- Born: 1972 (age 53–54) Rome, Italy
- Occupation: Fashion designer
- Years active: 1997–present
- Labels: Fendi (1997–2002); Gucci (2002–2015);
- Spouse: Patrizio Di Marco (2015–2019)
- Children: 1

= Frida Giannini =

Italian fashion designer (born 1972)

Frida Giannini (born in Rome, 1972) is an Italian fashion designer. She was the creative director of the Italian fashion house Gucci from 2006 to 2014.

==Education==
Giannini studied fashion design at Rome's Fashion Academy.

==Career==
After brief stints at small, family-run accessories companies, she joined Fendi in 1997, to design ready-to-wear. After three seasons, she was promoted to designer of leather goods.

In 2002, Giannini joined Gucci as design director of handbags. In 2004, she was appointed to head women's accessories when Tom Ford departed the company. At the time, Gucci stores focused its inventory on the "GG" monogram canvas bag. Giannini attempted to change Gucci's style from Tom Ford's designs by drawing from Gucci's heritage. Based on the 1960s Grace Kelly scarf, she developed the "Flora" collection of colorful bags. The collection was not well received by critics. In 2006, Women's Wear Daily commented: "Trends do not start here." However, Flora proved to be Giannini's first commercial success, and she applied the style to other accessories, including ballet shoes. In 2006, Giannini was promoted to Creative Director for the entire Gucci label.

Giannini continues to design from heritage. For example, the 2010 Winter Men's line was noted for influences from Gucci's equestrian history. However, Giannini says, "I don't think it is a nostalgic collection, but heritage is good for me—going back to the archives, but looking forward to the future." In 2011, she created, in collaboration with Lapo Elkann, the Fiat 500 by Gucci, a special edition of the Italian car. She was credited for softening Gucci's brand proposition from Tom Ford's porno-chic to sensual, with hints of Art Nouveau and fin de siècle, and to have introduced the brand's androgynous stance that Alessandro Michele later fully developed.

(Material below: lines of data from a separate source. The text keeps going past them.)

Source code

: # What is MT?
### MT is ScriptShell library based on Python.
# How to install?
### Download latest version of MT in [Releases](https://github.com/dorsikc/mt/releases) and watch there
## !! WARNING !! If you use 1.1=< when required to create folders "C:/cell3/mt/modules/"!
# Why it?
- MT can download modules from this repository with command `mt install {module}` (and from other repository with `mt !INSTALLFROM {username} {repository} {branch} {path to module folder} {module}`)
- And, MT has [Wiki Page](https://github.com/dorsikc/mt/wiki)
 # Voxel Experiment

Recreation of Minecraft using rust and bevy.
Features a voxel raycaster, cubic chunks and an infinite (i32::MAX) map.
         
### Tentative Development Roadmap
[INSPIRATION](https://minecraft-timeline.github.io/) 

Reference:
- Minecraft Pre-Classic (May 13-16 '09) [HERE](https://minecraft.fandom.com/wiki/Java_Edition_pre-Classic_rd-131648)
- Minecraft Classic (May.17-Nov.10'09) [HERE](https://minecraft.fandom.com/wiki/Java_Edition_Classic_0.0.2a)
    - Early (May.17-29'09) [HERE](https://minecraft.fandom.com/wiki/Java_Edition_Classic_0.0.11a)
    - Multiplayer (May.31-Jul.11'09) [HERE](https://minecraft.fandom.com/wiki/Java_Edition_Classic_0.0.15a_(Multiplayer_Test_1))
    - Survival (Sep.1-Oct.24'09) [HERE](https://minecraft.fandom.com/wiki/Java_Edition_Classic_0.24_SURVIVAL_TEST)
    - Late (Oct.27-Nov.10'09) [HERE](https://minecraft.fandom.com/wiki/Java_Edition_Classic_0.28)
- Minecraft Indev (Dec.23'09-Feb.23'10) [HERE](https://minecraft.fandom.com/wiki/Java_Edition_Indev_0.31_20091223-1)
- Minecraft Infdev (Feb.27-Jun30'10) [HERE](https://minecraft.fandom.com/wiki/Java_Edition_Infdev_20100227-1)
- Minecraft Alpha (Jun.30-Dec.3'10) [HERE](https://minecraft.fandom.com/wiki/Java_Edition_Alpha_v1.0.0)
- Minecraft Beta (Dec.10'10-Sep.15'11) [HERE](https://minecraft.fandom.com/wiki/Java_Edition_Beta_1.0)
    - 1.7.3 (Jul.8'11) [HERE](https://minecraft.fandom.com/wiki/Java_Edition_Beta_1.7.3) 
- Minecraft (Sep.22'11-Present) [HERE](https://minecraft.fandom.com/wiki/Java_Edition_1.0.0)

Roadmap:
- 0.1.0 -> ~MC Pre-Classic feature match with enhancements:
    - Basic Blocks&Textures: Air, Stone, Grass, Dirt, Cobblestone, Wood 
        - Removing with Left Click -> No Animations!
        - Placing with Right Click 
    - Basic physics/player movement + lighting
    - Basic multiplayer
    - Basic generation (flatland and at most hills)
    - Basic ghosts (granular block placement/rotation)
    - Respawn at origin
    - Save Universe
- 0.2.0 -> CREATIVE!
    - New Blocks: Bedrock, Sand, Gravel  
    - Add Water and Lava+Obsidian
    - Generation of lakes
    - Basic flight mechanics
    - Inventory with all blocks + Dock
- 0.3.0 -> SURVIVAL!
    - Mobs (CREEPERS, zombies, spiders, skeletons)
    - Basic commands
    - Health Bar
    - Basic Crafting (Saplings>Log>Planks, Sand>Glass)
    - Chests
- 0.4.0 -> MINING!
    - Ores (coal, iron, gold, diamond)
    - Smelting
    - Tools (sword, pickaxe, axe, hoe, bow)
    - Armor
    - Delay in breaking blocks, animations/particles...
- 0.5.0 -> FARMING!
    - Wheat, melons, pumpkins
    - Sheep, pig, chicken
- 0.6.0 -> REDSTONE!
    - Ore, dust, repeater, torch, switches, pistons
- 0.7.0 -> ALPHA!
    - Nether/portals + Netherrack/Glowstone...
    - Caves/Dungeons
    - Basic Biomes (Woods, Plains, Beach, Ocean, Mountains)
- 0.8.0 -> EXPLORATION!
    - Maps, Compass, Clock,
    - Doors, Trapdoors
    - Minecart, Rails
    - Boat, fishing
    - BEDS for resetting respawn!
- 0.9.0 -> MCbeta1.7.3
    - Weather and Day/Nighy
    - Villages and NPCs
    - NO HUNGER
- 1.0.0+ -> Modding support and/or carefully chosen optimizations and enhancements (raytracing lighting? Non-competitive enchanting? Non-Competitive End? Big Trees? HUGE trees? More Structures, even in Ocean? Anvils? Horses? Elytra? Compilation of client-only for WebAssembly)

On 12 December 2014 Kering SA announced Frida Giannini and Patrizio di Marco will be leaving the company. Giannini saw the fall/winter collection through to the Milan Fashion Week and departed in early 2015. Her successor is Alessandro Michele.

==Film work==
In 2013 Giannini designed costumes for Olivia Wilde and Chris Hemsworth in the film Rush.

==Philanthropy==
Giannini has for years supported UNICEF, receiving in 2011 the UNICEF Women of Compassion award. In 2013, together with Beyoncé Knowles and Salma Hayek, she and Gucci launched Chime for Change, created with the goal of supporting women's and girls' education, health services and justice.

Giannini has been a member of the board of Save the Children since 2017, for which she has made field trips to Jordan and Syria. For a humanitarian project in partnership with retailer OVS in 2018, she created a Christmas capsule collection of sweaters benefiting Save the Children.

==Personal life==
Giannini married Patrizio Di Marco on 5 June 2015; their daughter Greta was born in 2012. The couple separated in 2019.

Giannini collects vinyl records, with her collection currently at 8,000.

==Media==
The life and work of Giannini was the subject of 2013 film The Director - An Evolution in Three Acts, directed by Christina Voros and starring James Franco.